=== PROBLEM REQUIREMENTS ===
The goal is an unaltered copy of the records below, minus any images.

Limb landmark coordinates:
################

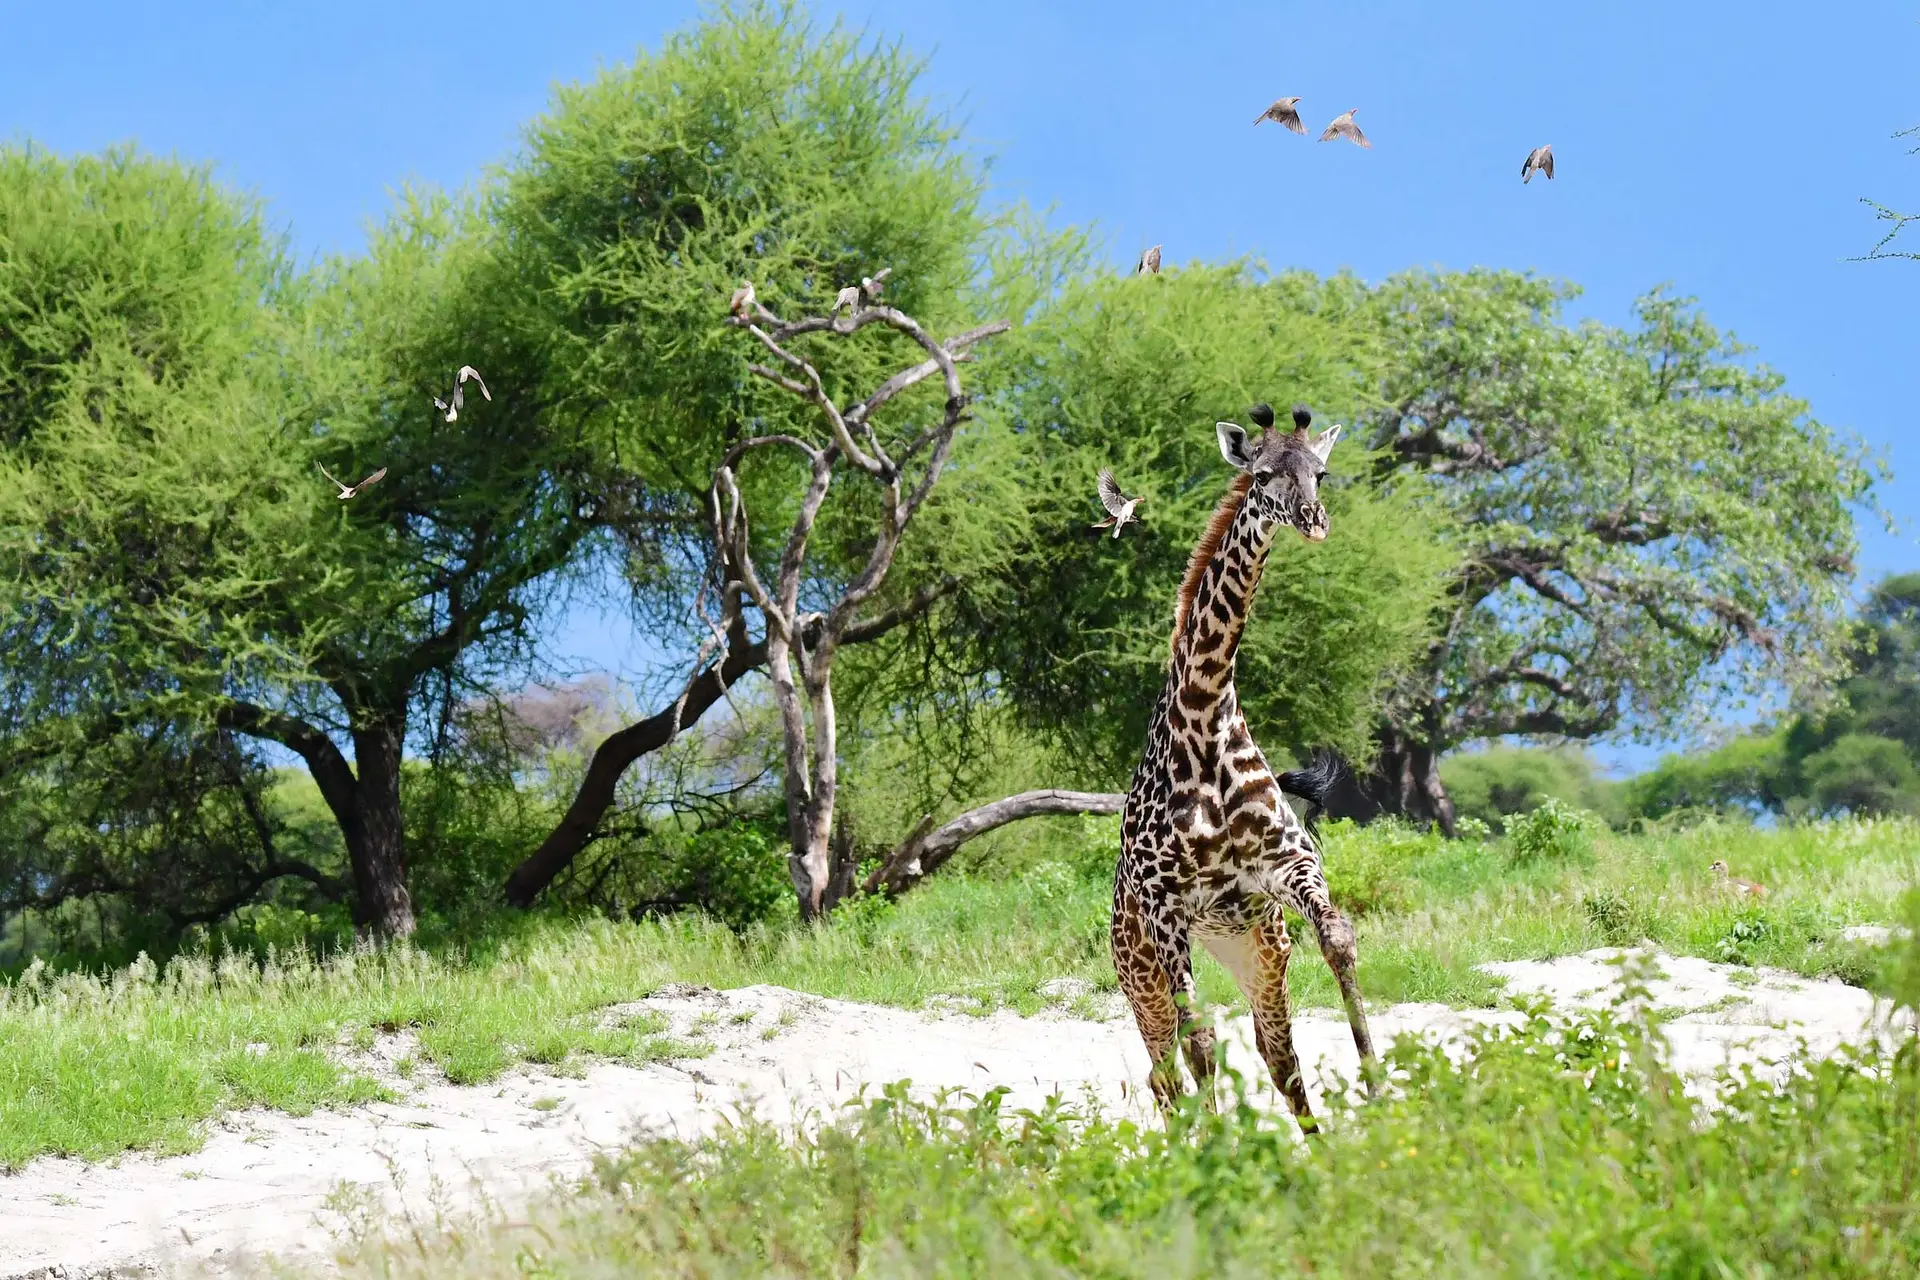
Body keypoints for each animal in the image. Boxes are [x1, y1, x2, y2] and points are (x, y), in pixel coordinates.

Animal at [1113, 401, 1382, 1128]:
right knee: (1165, 1070)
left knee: (1273, 1050)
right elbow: (1202, 1039)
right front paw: (1222, 1146)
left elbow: (1340, 941)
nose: (1313, 521)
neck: (1205, 713)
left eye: (1320, 472)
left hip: (1257, 949)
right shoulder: (1166, 905)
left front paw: (1380, 1087)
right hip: (1137, 969)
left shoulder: (1287, 867)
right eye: (1262, 476)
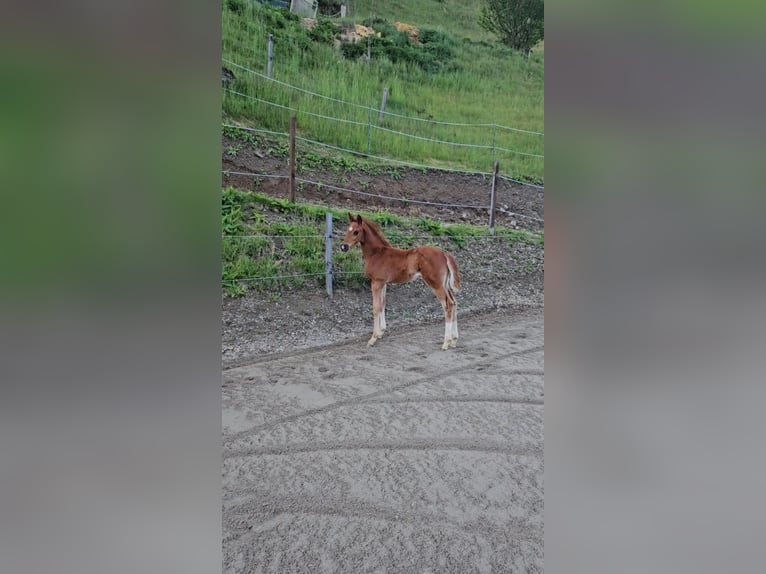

################

=== ANSWER FOR THIS EXERCISE ===
Body keypoints for each animal in the image. Boxes are [x1, y1, x2, y2] and points are (x, y), in pixel coordinates.

Animal at [1113, 401, 1382, 1128]:
right knee: (1165, 1070)
left knee: (1273, 1050)
right elbow: (1202, 1039)
right front paw: (1222, 1146)
left elbow: (1340, 941)
nose: (1313, 521)
neck: (1205, 713)
left eye: (1320, 472)
left hip: (1257, 949)
right shoulder: (1166, 905)
left front paw: (1380, 1087)
right hip: (1137, 969)
left shoulder: (1287, 867)
right eye: (1262, 476)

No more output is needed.